How bottle deposit schemes work in other countries as England prepares to catch up with neighbours
Environment Secretary Michael Gove is set to announce the proposals in a bid to boost recycling rates and cut litter.A consultation will consider how the plan could work in England, but here is how other countries have implemented the scheme.
Norway introduced a system known as "pant" in 1992, which sees a small surcharge placed on every bottle that is bought.
This deposit can then be paid back to shoppers when the bottles and cans are returned to "reverse vending machines" placed in most supermarkets.
The returned bottles and cans are then taken to be recycled.
A charge of one krone (9p) is attached to bottles of 500ml and under, rising to three krone (27p) for larger bottles.
Norwegians now recycle 97% of plastic bottles, according to the latest statistics.
Deposit schemes were introduced in Sweden in 1984 for cans and 1994 for plastic bottles.
From 2006, a law was introduced to require a financial incentive to encourage the return and recycling of plastic bottles and cans, although the deposit amount is not set in legislation.
Anyone serving or importing drinks for consumption must ensure they are included in an approved return scheme.
Privately-owned company Returpack is responsible for the deposits and collection from more than 2,000 stores across Sweden, with beverage companies paying the fees one-way to Returpack.
The German deposit scheme was introduced in 2003 and is known as the "pfand" system.
Retailers or wholesalers pay a deposit to the producer, which is passed on to shoppers as a surcharge.

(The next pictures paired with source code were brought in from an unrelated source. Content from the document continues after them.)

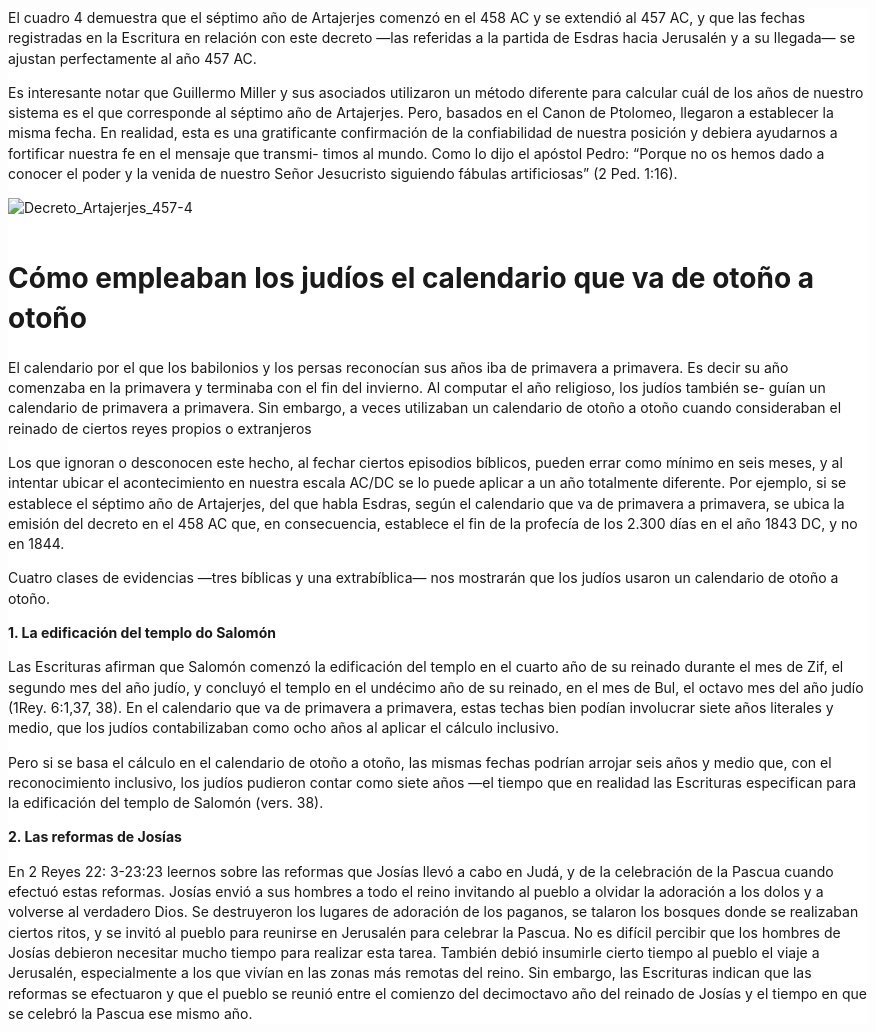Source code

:  El cuadro 4 demuestra que el séptimo año de Artajerjes comenzó en el 458 AC y se extendió al 457 AC, y que las fechas registradas en la Escritura en relación con este decreto —las referidas a la partida de Esdras hacia Jerusalén y a su llegada— se ajustan perfectamente al año 457 AC.

 Es interesante notar que Guillermo Miller y sus asociados utilizaron un método diferente para calcular cuál de los años de nuestro sistema es el que corresponde al séptimo año de Artajerjes. Pero, basados en el Canon de Ptolomeo, llegaron a establecer la misma fecha. En realidad, esta es una gratificante confirmación de la confiabilidad de nuestra posición y debiera ayudarnos a fortificar nuestra fe en el mensaje que transmi- timos al mundo. Como lo dijo el apóstol Pedro: “Porque no os hemos dado a conocer el poder y la venida de nuestro Señor Jesucristo siguiendo fábulas artificiosas” (2 Ped. 1:16).

 ![Decreto_Artajerjes_457-4](/content/images/2018/07/Decreto_Artajerjes_457-4.png)

 **Cómo empleaban los judíos el calendario que va de otoño a otoño**
===================================================================

 El calendario por el que los babilonios y los persas reconocían sus años iba de primavera a primavera. Es decir su año comenzaba en la primavera y terminaba con el fin del invierno. Al computar el año religioso, los judíos también se- guían un calendario de primavera a primavera. Sin embargo, a veces utilizaban un calendario de otoño a otoño cuando consideraban el reinado de ciertos reyes propios o extranjeros

 Los que ignoran o desconocen este hecho, al fechar ciertos episodios bíblicos, pueden errar como mínimo en seis meses, y al intentar ubicar el acontecimiento en nuestra escala AC/DC se lo puede aplicar a un año totalmente diferente. Por ejemplo, si se establece el séptimo año de Artajerjes, del que habla Esdras, según el calendario que va de primavera a primavera, se ubica la emisión del decreto en el 458 AC que, en consecuencia, establece el fin de la profecía de los 2.300 días en el año 1843 DC, y no en 1844.

 Cuatro clases de evidencias —tres bíblicas y una extrabíblica— nos mostrarán que los judíos usaron un calendario de otoño a otoño.

 **1. La edificación del templo do Salomón**

 Las Escrituras afirman que Salomón comenzó la edificación del templo en el cuarto año de su reinado durante el mes de Zif, el segundo mes del año judío, y concluyó el templo en el undécimo año de su reinado, en el mes de Bul, el octavo mes del año judío (1Rey. 6:1,37, 38). En el calendario que va de primavera a primavera, estas techas bien podían involucrar siete años literales y medio, que los judíos contabilizaban como ocho años al aplicar el cálculo inclusivo.

 Pero si se basa el cálculo en el calendario de otoño a otoño, las mismas fechas podrían arrojar seis años y medio que, con el reconocimiento inclusivo, los judíos pudieron contar como siete años —el tiempo que en realidad las Escrituras especifican para la edificación del templo de Salomón (vers. 38).

 **2. Las reformas de Josías**

 En 2 Reyes 22: 3-23:23 leernos sobre las reformas que Josías llevó a cabo en Judá, y de la celebración de la Pascua cuando efectuó estas reformas. Josías envió a sus hombres a todo el reino invitando al pueblo a olvidar la adoración a los dolos y a volverse al verdadero Dios. Se destruyeron los lugares de adoración de los paganos, se talaron los bosques donde se realizaban ciertos ritos, y se invitó al pueblo para reunirse en Jerusalén para celebrar la Pascua. No es difícil percibir que los hombres de Josías debieron necesitar mucho tiempo para realizar esta tarea. También debió insumirle cierto tiempo al pueblo el viaje a Jerusalén, especialmente a los que vivían en las zonas más remotas del reino. Sin embargo, las Escrituras indican que las reformas se efectuaron y que el pueblo se reunió entre el comienzo del decimoctavo año del reinado de Josías y el tiempo en que se celebró la Pascua ese mismo año.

Most supermarkets have a reverse vending machine which scans empty bottles when they are returned and prints a receipt which can be exchanged for cash.

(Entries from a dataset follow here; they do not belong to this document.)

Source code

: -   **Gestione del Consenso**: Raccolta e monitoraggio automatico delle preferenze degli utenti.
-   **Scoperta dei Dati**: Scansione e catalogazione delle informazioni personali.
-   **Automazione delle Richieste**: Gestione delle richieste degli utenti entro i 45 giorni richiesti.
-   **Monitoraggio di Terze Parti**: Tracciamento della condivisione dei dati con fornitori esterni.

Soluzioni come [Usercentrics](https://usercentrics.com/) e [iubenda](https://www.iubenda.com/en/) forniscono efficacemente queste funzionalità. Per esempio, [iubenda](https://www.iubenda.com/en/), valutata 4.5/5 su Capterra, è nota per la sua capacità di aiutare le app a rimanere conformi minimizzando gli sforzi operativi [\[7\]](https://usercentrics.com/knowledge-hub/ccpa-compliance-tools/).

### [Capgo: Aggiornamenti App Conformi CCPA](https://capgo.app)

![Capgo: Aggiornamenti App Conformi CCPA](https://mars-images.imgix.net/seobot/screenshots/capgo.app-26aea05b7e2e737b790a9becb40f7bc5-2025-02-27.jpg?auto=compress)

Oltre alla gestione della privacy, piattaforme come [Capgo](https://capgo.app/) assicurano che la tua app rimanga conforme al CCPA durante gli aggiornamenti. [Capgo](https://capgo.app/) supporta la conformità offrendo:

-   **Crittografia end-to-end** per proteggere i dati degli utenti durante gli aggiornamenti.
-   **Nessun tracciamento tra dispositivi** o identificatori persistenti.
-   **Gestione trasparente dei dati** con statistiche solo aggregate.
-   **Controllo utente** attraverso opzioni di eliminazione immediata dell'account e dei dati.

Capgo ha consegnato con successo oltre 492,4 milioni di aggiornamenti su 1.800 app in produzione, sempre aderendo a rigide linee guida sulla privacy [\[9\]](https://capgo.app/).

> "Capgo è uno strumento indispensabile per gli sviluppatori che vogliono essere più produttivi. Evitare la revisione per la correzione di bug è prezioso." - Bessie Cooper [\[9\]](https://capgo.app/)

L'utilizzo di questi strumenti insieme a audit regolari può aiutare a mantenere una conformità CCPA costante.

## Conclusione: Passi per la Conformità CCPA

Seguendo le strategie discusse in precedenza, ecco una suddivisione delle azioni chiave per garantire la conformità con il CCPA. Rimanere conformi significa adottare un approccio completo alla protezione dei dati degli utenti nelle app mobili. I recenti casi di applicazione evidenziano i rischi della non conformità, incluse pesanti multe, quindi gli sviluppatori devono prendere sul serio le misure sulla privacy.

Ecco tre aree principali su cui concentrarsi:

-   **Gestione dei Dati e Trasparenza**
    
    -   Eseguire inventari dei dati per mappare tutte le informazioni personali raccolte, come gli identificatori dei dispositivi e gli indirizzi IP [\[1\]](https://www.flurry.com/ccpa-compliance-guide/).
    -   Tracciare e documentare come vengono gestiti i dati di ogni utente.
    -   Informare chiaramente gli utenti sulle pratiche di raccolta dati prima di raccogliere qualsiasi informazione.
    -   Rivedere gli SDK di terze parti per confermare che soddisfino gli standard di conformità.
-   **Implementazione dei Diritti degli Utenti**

The deposit for refillable bottles is not set in law, but the standard rates for single-use containers, such as cans and plastic bottles, is about 25 cents (22p) up to 300ml.
Latest data indicates more than 93% of plastic bottles are recycled.
Deposit schemes are relatively new in parts of Australia, having been implemented in states such as South Australia, the Northern Territories and New South Wales. Western Australia and Queensland are set to follow suit over the coming months.
In New South Wales, the Return and Earn scheme began in December last year.
Beverage suppliers pay for the refunds, with costs passed on to consumers with an increase in the price of drinks.
More than 500 collection points are located across the state, with 10-cent (6p) refund vouchers given when bottles are placed into reverse vending machines.
The scheme covers plastic and glass bottles, aluminium and steel cans and cartons. It is expected that 12.6 million more drink containers will be recycled over the next 20 years.